И так мне хорошо на душе в этот момент стало, словно дедушка ожил. Хотя я понимала — рано радоваться. Вряд ли мне одной такой умной и красивой эта гениальная идея пришла. Впрочем, если ничего не получится, я хотя бы буду знать, что мы пытались.
— Марк Гай, а можно с вами поговорить? Наедине? — отважилась, когда каталка с дедушкой скрылась за поворотом.
Фетрой кивнул кому-то из своего сопровождения, и мы вернулись в палату для прощаний, которую я уже про себя окрестила палатой надежды. На самом деле, я много о чем хотела с ним поговорить. И об отце, и о фете Сайонелле, но самое важное было другое…
— Должен признаться, что у меня крайне мало времени. О чем ты хотела поговорить?
— На самом деле, много о чем. Но я начну с главного. Фет Сайонелл написал, что моему отцу удавалось сбросить с себя приказ великородного.
Марк Гай улыбнулся и огорошил:
— Мало того! Он и мои приказы сбрасывал играючи.

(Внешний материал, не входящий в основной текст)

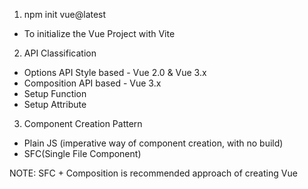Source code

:1. npm init vue@latest

- To initialize the Vue Project with Vite


2. API Classification

 - Options API Style based - Vue 2.0 & Vue 3.x
 - Composition API based - Vue 3.x 
  - Setup Function
  - Setup Attribute


3. Component Creation Pattern

 - Plain JS (imperative way of component creation, with no build)
 - SFC(Single File Component)


 NOTE: SFC + Composition is recommended approach of creating Vue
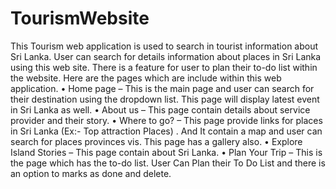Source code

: # TourismWebsite
This Tourism web application is used to search in tourist information about Sri Lanka. User can search for details information about places in Sri Lanka using this web site. There is a feature for user to plan their to-do list within the website. Here are the pages which are include within this web application.
•	Home page – This is the main page and user can search for their destination using the dropdown list. This page will display latest event in Sri Lanka as well.
•	About us – This page contain details about service provider and their story.
•	Where to go? – This page provide links for places in Sri Lanka (Ex:- Top attraction Places) . And It contain a map and user can search for places provinces vis. This page has a gallery also.
•	Explore Island Stories – This page contain about Sri Lanka. 
•	Plan Your Trip – This is the page which has the to-do list. User Can Plan their To Do List and there is an option to marks as done and delete.

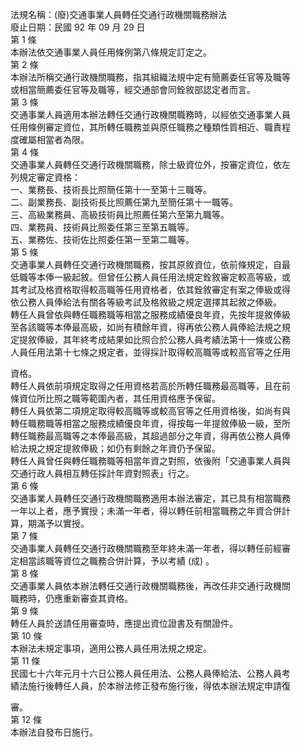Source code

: 法規名稱：(廢)交通事業人員轉任交通行政機關職務辦法  
廢止日期：民國 92 年 09 月 29 日  
第 1 條  
本辦法依交通事業人員任用條例第八條規定訂定之。  
第 2 條  
本辦法所稱交通行政機關職務，指其組織法規中定有簡薦委任官等及職等  
或相當簡薦委任官等及職等，經交通部會同銓敘部認定者而言。  
第 3 條  
交通事業人員適用本辦法轉任交通行政機關職務時，以經依交通事業人員  
任用條例審定資位，其所轉任職務並與原任職務之種類性質相近、職責程  
度確屬相當者為限。  
第 4 條  
交通事業人員轉任交通行政機關職務，除士級資位外，按審定資位，依左  
列規定審定資格：  
一、業務長、技術長比照簡任第十一至第十三職等。  
二、副業務長、副技術長比照薦任第九至簡任第十一職等。  
三、高級業務員、高級技術員比照薦任第六至第九職等。  
四、業務員、技術員比照委任第三至第五職等。  
五、業務佐、技術佐比照委任第一至第二職等。  
第 5 條  
交通事業人員轉任交通行政機關職務，按其原敘資位，依前條規定，自最  
低職等本俸一級起敘。但曾任公務人員任用法規定銓敘審定較高等級，或  
其考試及格資格取得較高職等任用資格者，依其銓敘審定有案之俸級或得  
依公務人員俸給法有關各等級考試及格敘級之規定選擇其起敘之俸級。  
轉任人員曾依與轉任職務職等相當之服務成績優良年資，先按年提敘俸級  
至各該職等本俸最高級，如尚有積餘年資，得再依公務人員俸給法規之規  
定提敘俸級，其年終考成結果如比照合於公務人員考績法第十一條或公務  
人員任用法第十七條之規定者，並得採計取得較高職等或較高官等之任用  


資格。  
轉任人員依前項規定取得之任用資格若高於所轉任職務最高職等，且在前  
條資位所比照之職等範圍內者，其任用資格應予保留。  
轉任人員依第二項規定取得較高職等或較高官等之任用資格後，如尚有與  
轉任職務職等相當之服務成績優良年資，得按每一年提敘俸級一級，至所  
轉任職務最高職等之本俸最高級，其超過部分之年資，得再依公務人員俸  
給法規之規定提敘俸級；如仍有剩餘之年資仍予保留。  
轉任人員曾任與轉任職務職等相當年資之對照，依後附「交通事業人員與  
交通行政人員相互轉任採計年資對照表」行之。  
第 6 條  
交通事業人員轉任交通行政機關職務適用本辦法審定，其已具有相當職務  
一年以上者，應予實授；未滿一年者，得以轉任前相當職務之年資合併計  
算，期滿予以實授。  
第 7 條  
交通事業人員轉任交通行政機關職務至年終未滿一年者，得以轉任前經審  
定相當該職等資位之職務合併計算，予以考績 (成) 。  
第 8 條  
交通事業人員依本辦法轉任交通行政機關職務後，再改任非交通行政機關  
職務時，仍應重新審查其資格。  
第 9 條  
轉任人員於送請任用審查時，應提出資位證書及有關證件。  
第 10 條  
本辦法未規定事項，適用公務人員任用法規之規定。  
第 11 條  
民國七十六年元月十六日公務人員任用法、公務人員俸給法、公務人員考  
績法施行後轉任人員，於本辦法修正發布施行後，得依本辦法規定申請復  


審。  
第 12 條  
本辦法自發布日施行。  


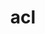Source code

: ---
title: "acl"
layout: cache
categories: [package, develop-2024-01-14]
meta: {"versions": ["2.2.53"], "compilers": ["gcc@=7.5.0"], "oss": ["ubuntu18.04"], "platforms": ["linux"], "targets": ["x86_64_v3"], "stacks": ["developer-tools", "root"], "num_specs": 1, "num_specs_by_stack": {"developer-tools": 1, "root": 1}}
spec_details: [{"hash": "5vvaiit4xgzvhfdazuumorbv2czlbfpw", "compiler": "gcc@=7.5.0", "versions": ["2.2.53"], "os": "ubuntu18.04", "platform": "linux", "target": "x86_64_v3", "variants": ["build_system=autotools"], "stacks": ["developer-tools", "root"], "size": "-", "tarball": "https://binaries.spack.io/develop-2024-01-14/build_cache/linux-ubuntu18.04-x86_64_v3/gcc-7.5.0/acl-2.2.53/linux-ubuntu18.04-x86_64_v3-gcc-7.5.0-acl-2.2.53-5vvaiit4xgzvhfdazuumorbv2czlbfpw.spack"}]
---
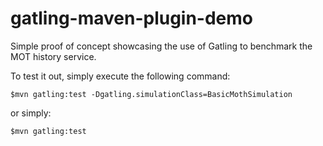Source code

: gatling-maven-plugin-demo
=========================

Simple proof of concept showcasing the use of Gatling to benchmark the MOT history service.

To test it out, simply execute the following command:

    $mvn gatling:test -Dgatling.simulationClass=BasicMothSimulation

or simply:

    $mvn gatling:test

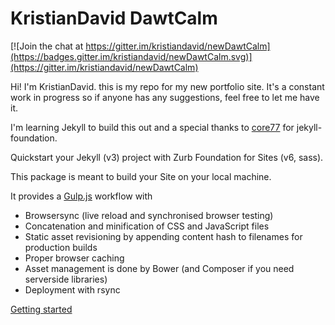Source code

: # KristianDavid DawtCalm

[![Join the chat at https://gitter.im/kristiandavid/newDawtCalm](https://badges.gitter.im/kristiandavid/newDawtCalm.svg)](https://gitter.im/kristiandavid/newDawtCalm)

Hi! I'm KristianDavid. this is my repo for my new portfolio site. It's a constant work in progress so if anyone has any suggestions, feel free to let me have it.

I'm learning Jekyll to build this out and a special thanks to [core77](https://github.com/core77/jekyll-foundation) for jekyll-foundation.


Quickstart your Jekyll (v3) project with Zurb Foundation for Sites (v6, sass).

This package is meant to build your Site on your local machine.

It provides a [Gulp.js](http://gulpjs.com/) workflow with

- Browsersync (live reload and synchronised browser testing)
- Concatenation and minification of CSS and JavaScript files
- Static asset revisioning by appending content hash to filenames for production builds
- Proper browser caching
- Asset management is done by Bower (and Composer if you need serverside libraries)  
- Deployment with rsync

[Getting started](DOC.md)
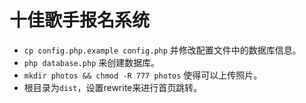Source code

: # 十佳歌手报名系统

* `cp config.php.example config.php` 并修改配置文件中的数据库信息。
* `php database.php` 来创建数据库。
* `mkdir photos && chmod -R 777 photos` 使得可以上传照片。
* 根目录为`dist`，设置rewrite来进行首页跳转。
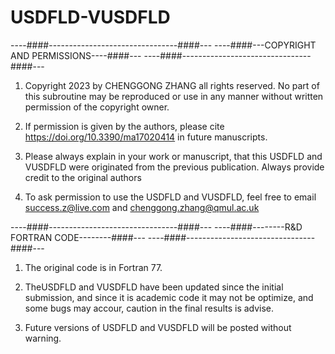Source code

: # USDFLD-VUSDFLD

----####--------------------------------####---
----####---COPYRIGHT AND PERMISSIONS----####---
----####--------------------------------####---

1) Copyright 2023 by CHENGGONG ZHANG all rights reserved. No part of this subroutine may be reproduced or
use in any manner without written permission of the copyright owner.

2) If permission is given by the authors, please cite https://doi.org/10.3390/ma17020414 in future manuscripts.

3) Please always explain in your work or manuscript,
that this USDFLD and VUSDFLD were originated from the previous publication. 
Always provide credit to the original authors

4) To ask permission to use the USDFLD and VUSDFLD, feel free to email success.z@live.com and chenggong.zhang@qmul.ac.uk

----####--------------------------------####---
----####--------R&D FORTRAN CODE--------####---
----####--------------------------------####---

1)  The original code is in Fortran 77.
2)  TheUSDFLD and VUSDFLD have been updated since the initial submission, and since it is academic code it may not be
optimize, and some bugs may accour, caution in the final results is advise.

3) Future versions of USDFLD and VUSDFLD will be posted without warning.




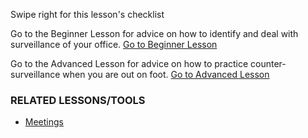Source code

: [Title]: # (¿Y ahora qué?)
[Difficulty]: # (Experto)
[Order]: # (0)

Swipe right for this lesson's checklist

Go to the Beginner Lesson for advice on how to identify and deal with surveillance of your office.
[Go to Beginner Lesson](umbrella://lesson/counter-surveillance/1)

Go to the Advanced Lesson for advice on how to practice counter-surveillance when you are out on foot.
[Go to Advanced Lesson](umbrella://lesson/counter-surveillance/2)

### RELATED LESSONS/TOOLS

*   [Meetings](umbrella://lesson/meetings)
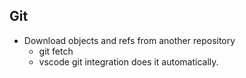 ## Git

- Download objects and refs from another repository
  - git fetch
  - vscode git integration does it automatically.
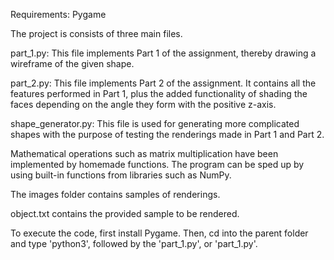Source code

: Requirements: Pygame

The project is consists of three main files.

part_1.py: This file implements Part 1 of the assignment, thereby drawing a wireframe of the given shape.

part_2.py: This file implements Part 2 of the assignment. It contains all the features performed in Part 1, plus the added functionality of shading the faces depending on the angle they form with the positive z-axis.

shape_generator.py: This file is used for generating more complicated shapes with the purpose of testing the renderings made in Part 1 and Part 2.

Mathematical operations such as matrix multiplication have been implemented by homemade functions. The program can be sped up by using built-in functions from libraries such as NumPy.

The images folder contains samples of renderings.

object.txt contains the provided sample to be rendered.

To execute the code, first install Pygame. Then, cd into the parent folder and type 'python3', followed by the 'part_1.py', or 'part_1.py'.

Приказ великородного или правящего — отмахивался, как от мух.
— Как ему это удавалось?
Мне было важно это знать! Дедушка прав — за любовь нужно бороться. Чтобы это сделать — необходимо скинуть приказ Зейды и поговорить с Харви. И успеть нужно до поединка.
Фетрой Сайонелл нахмурился, посмотрел на меня внимательно и спросил:
— Кто отдал тебе приказ, Александрин?
Вопрос отозвался ледяной болью в голове. Молчала, потому что не могла ничего сказать.
— Понятно. Я не имею права помогать тебе избавиться от приказа, отданного правомерно. Но ведь он неправомерно был отдан, верно?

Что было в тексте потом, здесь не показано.